La osteotomía se realiza con una sierra quirúrgica siguiendo el alambre guía para prevenir una fractura articular. Cuando la osteotomía está casi completa, el cirujano fija las dos cuñas con tornillos.
Una guía garantiza que la parte de la tibia que soporta el peso no esté dañada.

La placa se fija en la parte superior con tornillos de 6-7 milímetros y en la inferior con tornillos de 4-7 milímetros.
La cresta ilíaca o el soporte sintético se insertan a través de la cuña de abertura para evitar la pseudoartrosis o una mala consolidación.

Recuperación postoperatoria de genu valgo

La hospitalización se extiende entre 2 y 5 días en la unidad de ortopedia.

La fijación interna permite al paciente empezar de inmediato los ejercicios de fisioterapia y rehabilitación, así como una rápida recuperación.
La amplitud de movimiento es suficiente para empezar el refuerzo.

El fisioterapeuta moviliza el miembro inferior el día después de la intervención.
Se empieza la movilización pasiva/activa con la pierna extendida.

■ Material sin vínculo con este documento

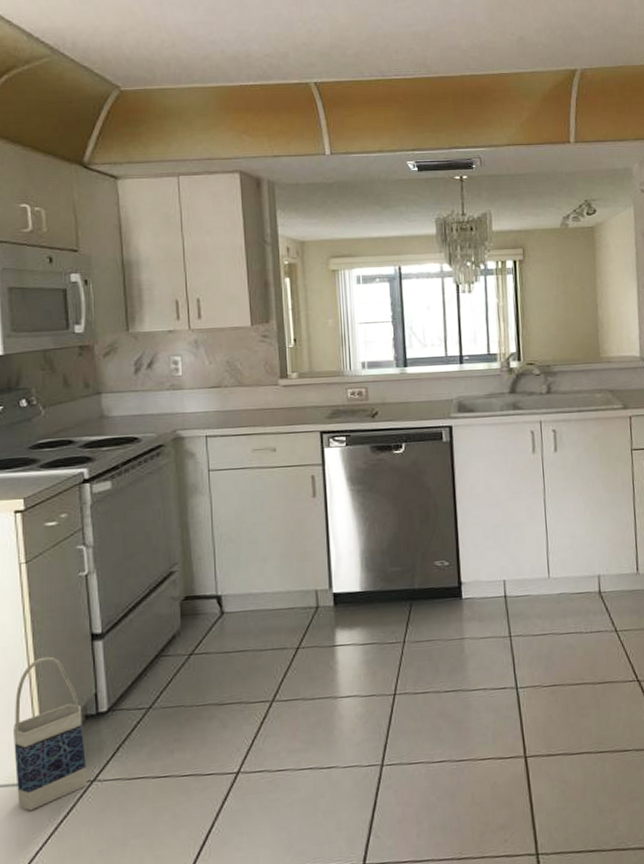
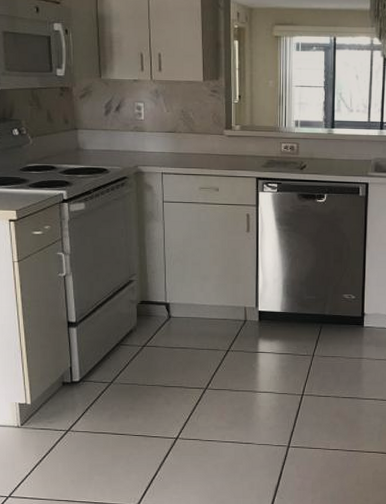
bag: present [14,656,88,811] -> none [9,335,64,446]

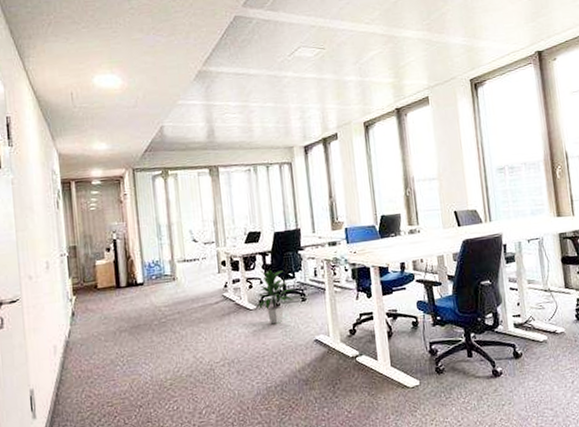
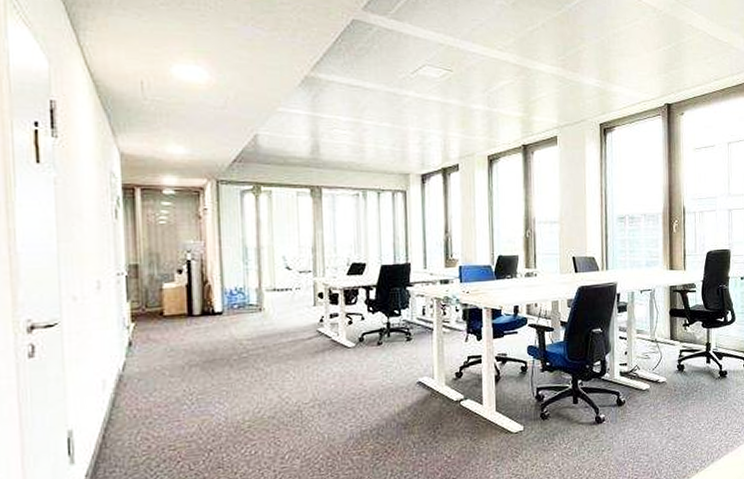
indoor plant: present [256,269,294,324] -> none [356,304,398,364]

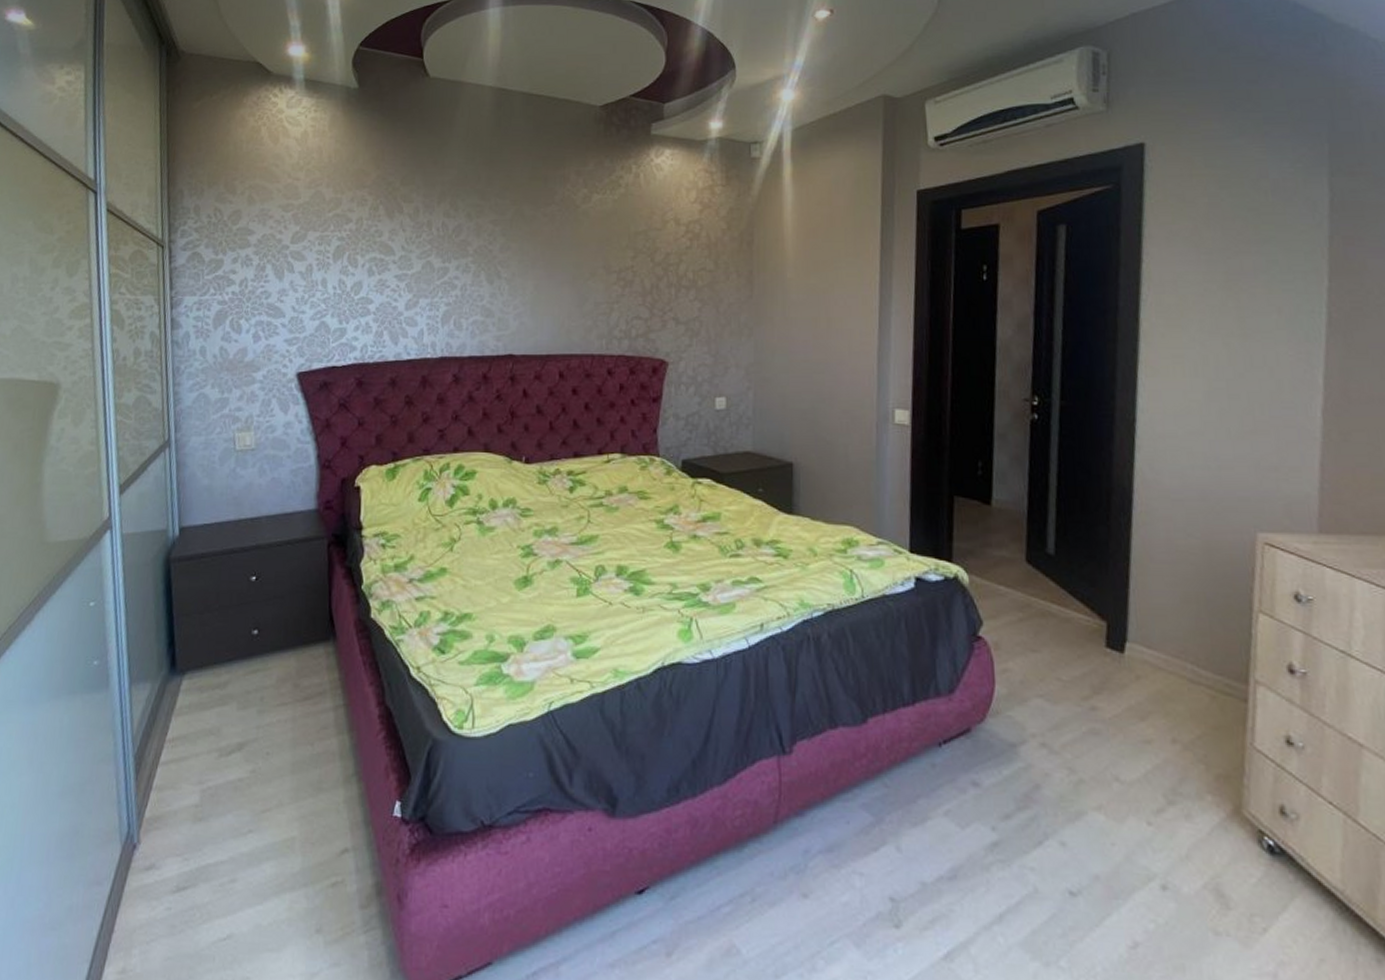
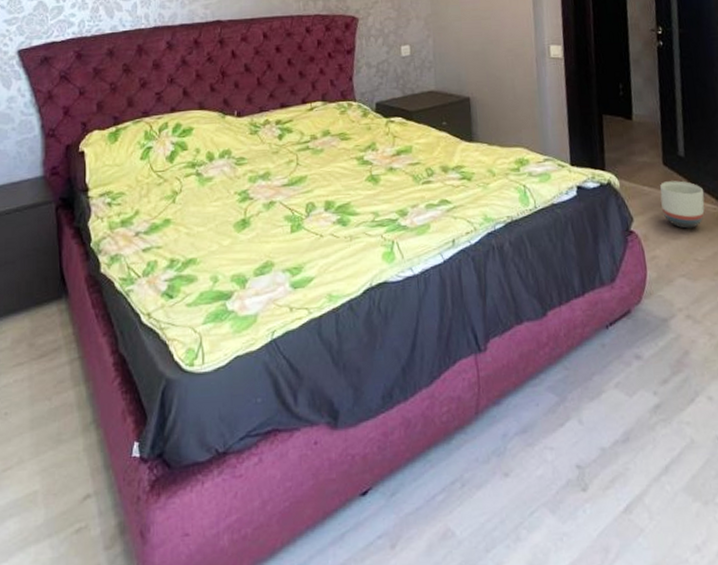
planter: none [1019,582,1076,641] -> present [660,180,705,229]

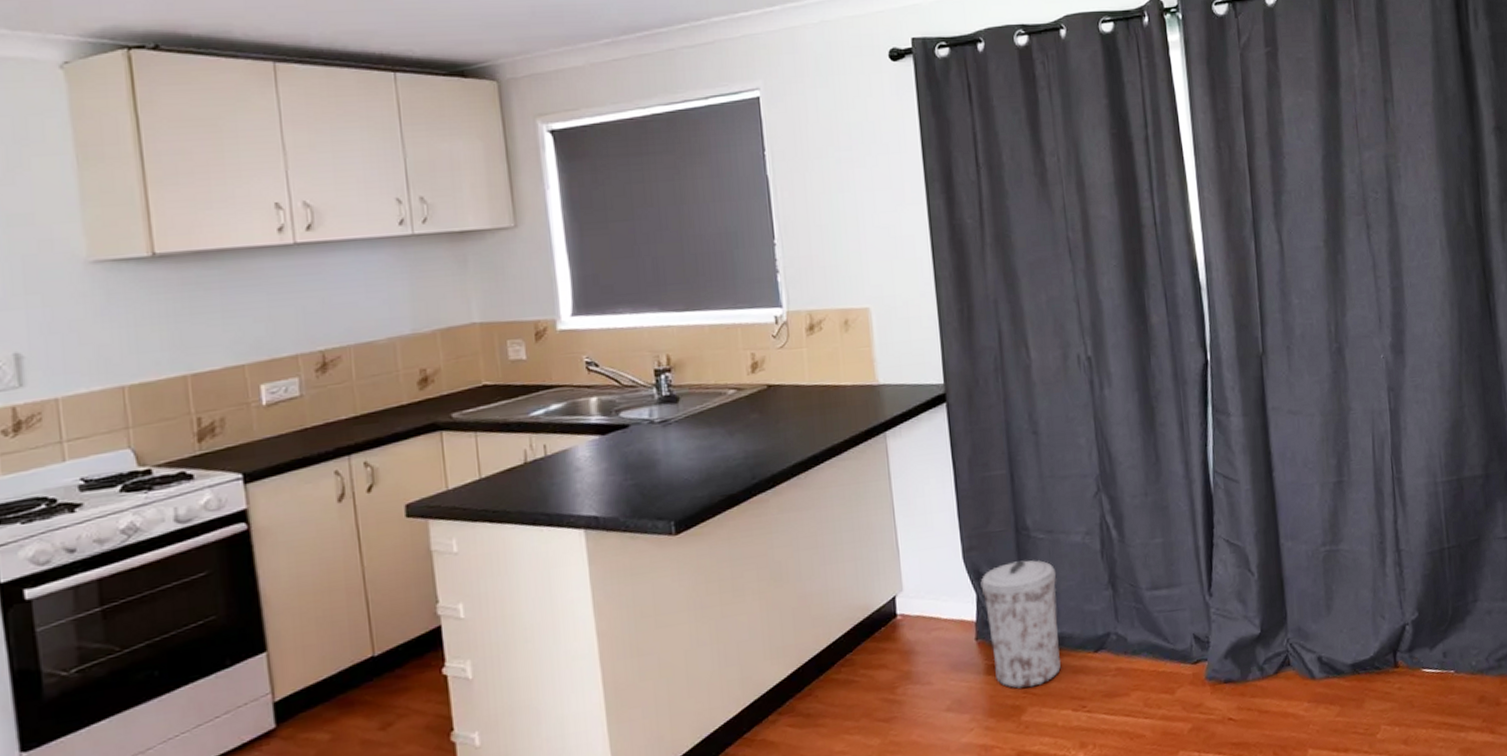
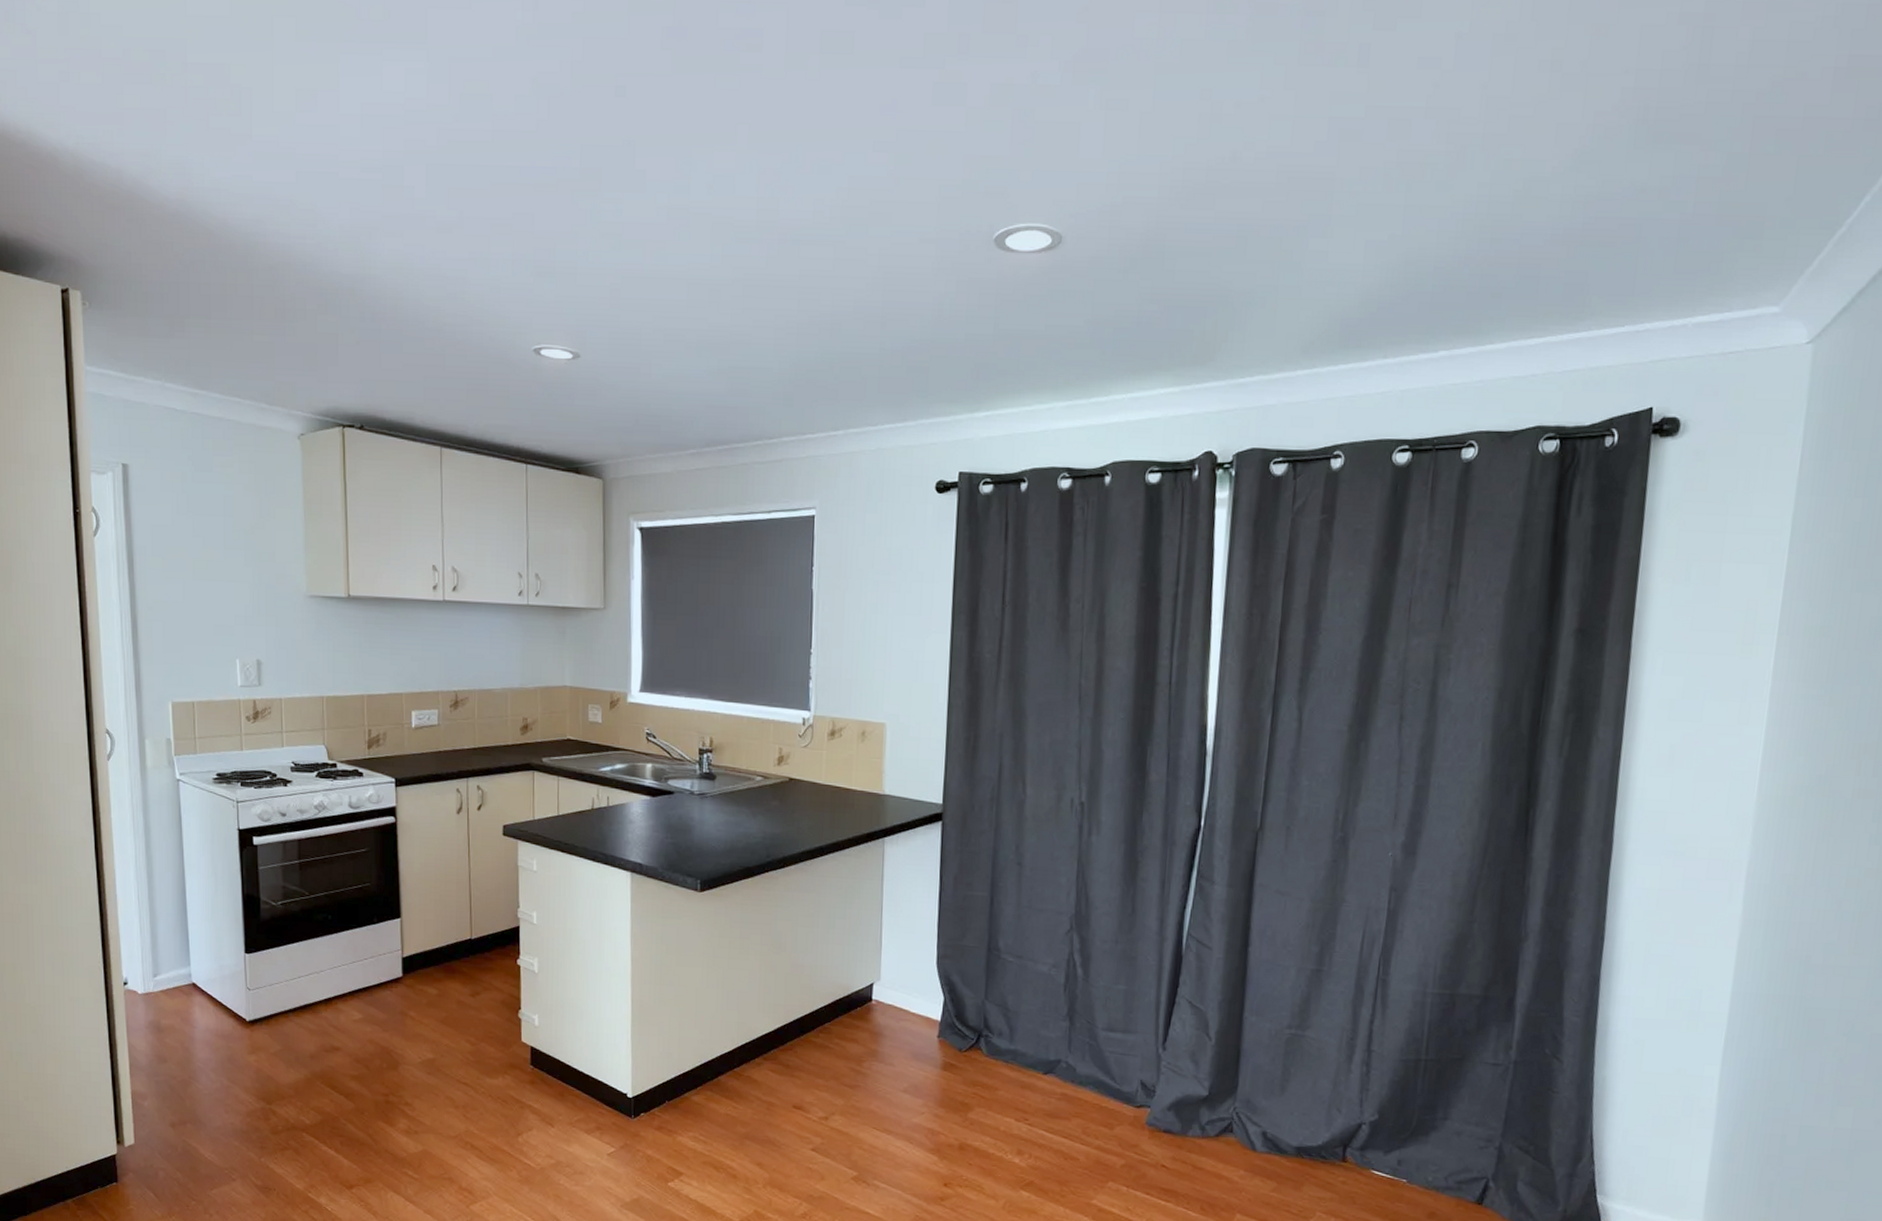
trash can: present [980,560,1062,689] -> none [949,976,1020,1091]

La prótesis se retira el segundo día y a partir de ese momento se puede extender la pierna.

Ejercicio de rehabilitación para el genu valgo

Al principio, la fisioterapia debe ser pasiva, aunque el paciente debe trabajar de manera activa lo antes posible.
En la última parte de la rehabilitación, es necesario reforzar los músculos con algunos aparatos de rehabilitación: extensor de piernas, prensa de piernas y curl de piernas.

La rehabilitación no debe incluir pesas en las tres primeras semanas, al menos hasta la radiografía.
El paciente empieza a caminar sin muletas al final del tercer mes.

Una rehabilitación correcta refuerza y extiende los músculos, mejorando la coordinación y la marcha.